« Puisque nous en sommes là, je peux vous le dire : ma vie n’est vraiment pas ce que j’ai fait de mieux. »
J'aurais aimé être l'auteur de cette phrase à la fois vertigineuse, drôle et délicate. Qu'a-t-il fait de mieux que sa vie, André Alfano ? Lui. Il fait partie de ces êtres rares (j'en aurai connu seulement deux) dont le chef-d'œuvre premier (et peut-être ultime) est eux-mêmes. Quand bien même ne publierait-il jamais rien, il est déjà un auteur important. C'est pourquoi nous sommes si fortunés, nous qui le côtoyons jour après jour, à qui il arrive, comme aujourd'hui, d'attraper au vol ce qu'il laisse choir de sa bouche ou de son clavier. Comme Octave Agobert (le deuxième, dont je parle plus haut), André Alfano est un poète-né : ces deux-là portent la poésie en eux, comme d'autres portent une belle figure ou un appareil génital. Avant-même qu'une phrase sorte d'eux, la musique et le poème sourdent de leur être, s'il est possible de séparer l'émetteur de la substance qui le justifie. Même mutiques, ils sont vivants et vibrants : une solitude chiffrée les tient hors du monde des assoupis — leur œil n'est jamais éteint, même et surtout dans leurs savantes ivresses.

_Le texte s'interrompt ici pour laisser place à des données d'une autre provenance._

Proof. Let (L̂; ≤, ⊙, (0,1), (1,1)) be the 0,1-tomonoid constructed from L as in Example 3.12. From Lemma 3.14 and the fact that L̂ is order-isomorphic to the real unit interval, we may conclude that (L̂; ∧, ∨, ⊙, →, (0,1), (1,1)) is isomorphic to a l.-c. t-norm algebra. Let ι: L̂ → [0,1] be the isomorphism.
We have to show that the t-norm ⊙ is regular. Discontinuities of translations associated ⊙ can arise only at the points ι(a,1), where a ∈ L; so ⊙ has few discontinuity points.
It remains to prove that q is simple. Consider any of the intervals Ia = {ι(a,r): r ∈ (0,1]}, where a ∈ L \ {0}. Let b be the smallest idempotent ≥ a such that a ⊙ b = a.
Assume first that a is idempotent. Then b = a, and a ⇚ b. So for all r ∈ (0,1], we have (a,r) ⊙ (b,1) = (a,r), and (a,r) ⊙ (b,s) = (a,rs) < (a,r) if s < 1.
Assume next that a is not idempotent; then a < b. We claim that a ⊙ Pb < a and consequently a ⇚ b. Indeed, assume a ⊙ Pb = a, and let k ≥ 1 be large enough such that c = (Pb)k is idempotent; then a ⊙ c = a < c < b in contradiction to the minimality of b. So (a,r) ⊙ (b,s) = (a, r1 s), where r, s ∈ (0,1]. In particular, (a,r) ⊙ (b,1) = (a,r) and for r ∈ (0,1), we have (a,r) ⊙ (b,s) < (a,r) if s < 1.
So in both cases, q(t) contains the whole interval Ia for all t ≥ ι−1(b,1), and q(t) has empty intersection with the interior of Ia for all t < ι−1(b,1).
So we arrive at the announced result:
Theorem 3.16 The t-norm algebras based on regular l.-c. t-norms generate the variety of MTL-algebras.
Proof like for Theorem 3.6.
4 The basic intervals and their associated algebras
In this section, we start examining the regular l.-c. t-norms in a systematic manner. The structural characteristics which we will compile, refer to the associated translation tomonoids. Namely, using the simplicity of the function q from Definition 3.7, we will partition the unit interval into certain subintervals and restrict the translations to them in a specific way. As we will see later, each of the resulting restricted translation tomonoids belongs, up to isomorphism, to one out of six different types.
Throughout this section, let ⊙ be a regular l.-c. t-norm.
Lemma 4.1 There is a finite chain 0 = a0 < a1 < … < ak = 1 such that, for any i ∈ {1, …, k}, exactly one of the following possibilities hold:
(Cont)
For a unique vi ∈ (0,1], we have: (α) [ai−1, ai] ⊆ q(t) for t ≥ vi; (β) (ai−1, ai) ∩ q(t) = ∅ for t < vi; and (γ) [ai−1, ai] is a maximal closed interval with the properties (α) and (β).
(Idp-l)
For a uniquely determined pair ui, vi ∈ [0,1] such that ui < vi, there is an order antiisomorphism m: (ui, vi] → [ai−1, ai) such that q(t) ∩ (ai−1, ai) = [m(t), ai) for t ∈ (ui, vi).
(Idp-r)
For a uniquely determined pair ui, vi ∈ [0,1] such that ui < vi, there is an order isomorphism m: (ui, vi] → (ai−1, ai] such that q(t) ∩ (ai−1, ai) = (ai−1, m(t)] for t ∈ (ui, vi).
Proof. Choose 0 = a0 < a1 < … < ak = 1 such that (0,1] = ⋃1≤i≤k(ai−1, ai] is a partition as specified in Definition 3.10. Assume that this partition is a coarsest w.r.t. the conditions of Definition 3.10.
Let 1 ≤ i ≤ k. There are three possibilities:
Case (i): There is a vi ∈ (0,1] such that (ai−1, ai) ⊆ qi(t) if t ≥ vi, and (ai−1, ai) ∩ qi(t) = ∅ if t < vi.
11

André Alfano est plus intéressant que sa vie, qui n'est que la vie d'André Alfano en train de vivre. Sa vie n'est que sa vie, après tout, alors que lui, en plus de vivre, est André Alfano. André Alfano est mieux et plus. Qu'a-t-il fait de plus que vivre, André Alfano ? André Alfano est mort à sa propre vie, et vivant dans sa propre mort qui est déjà présente, dans sa vie, qui la fait monter de l'intérieur, comme une pâte qui lève et libère le bouquet des origines.
Quelque chose en lui est resté vierge, qui est le désordre. On le voit se saisir des brins du chaos pour le composer ou le recomposer, suivant quelques lois qu'il a lui-même trouvées et choisies dans le langage — mais il serait bien le dernier à proclamer que « les mots ont un sens », sauf si quelqu'un les passe à la flamme brûlante du paradoxe. La vie est belle, ici, quand on a de quoi boire en écoutant Rossini ou Chabrier.
Si la vie d'André Alfano n'est pas ce qu'il a fait de mieux, c'est que la vie n'a pas toujours raison. Elle devrait le régaler de vin et de miel au lieu de le faire exister au milieu des porcs. On n'a rien à gagner, et tout à perdre, à vivre en étant André Alfano. S'il se contentait de vivre, il serait sans doute heureux, mais s'il se contentait de vivre, il ne serait pas André Alfano.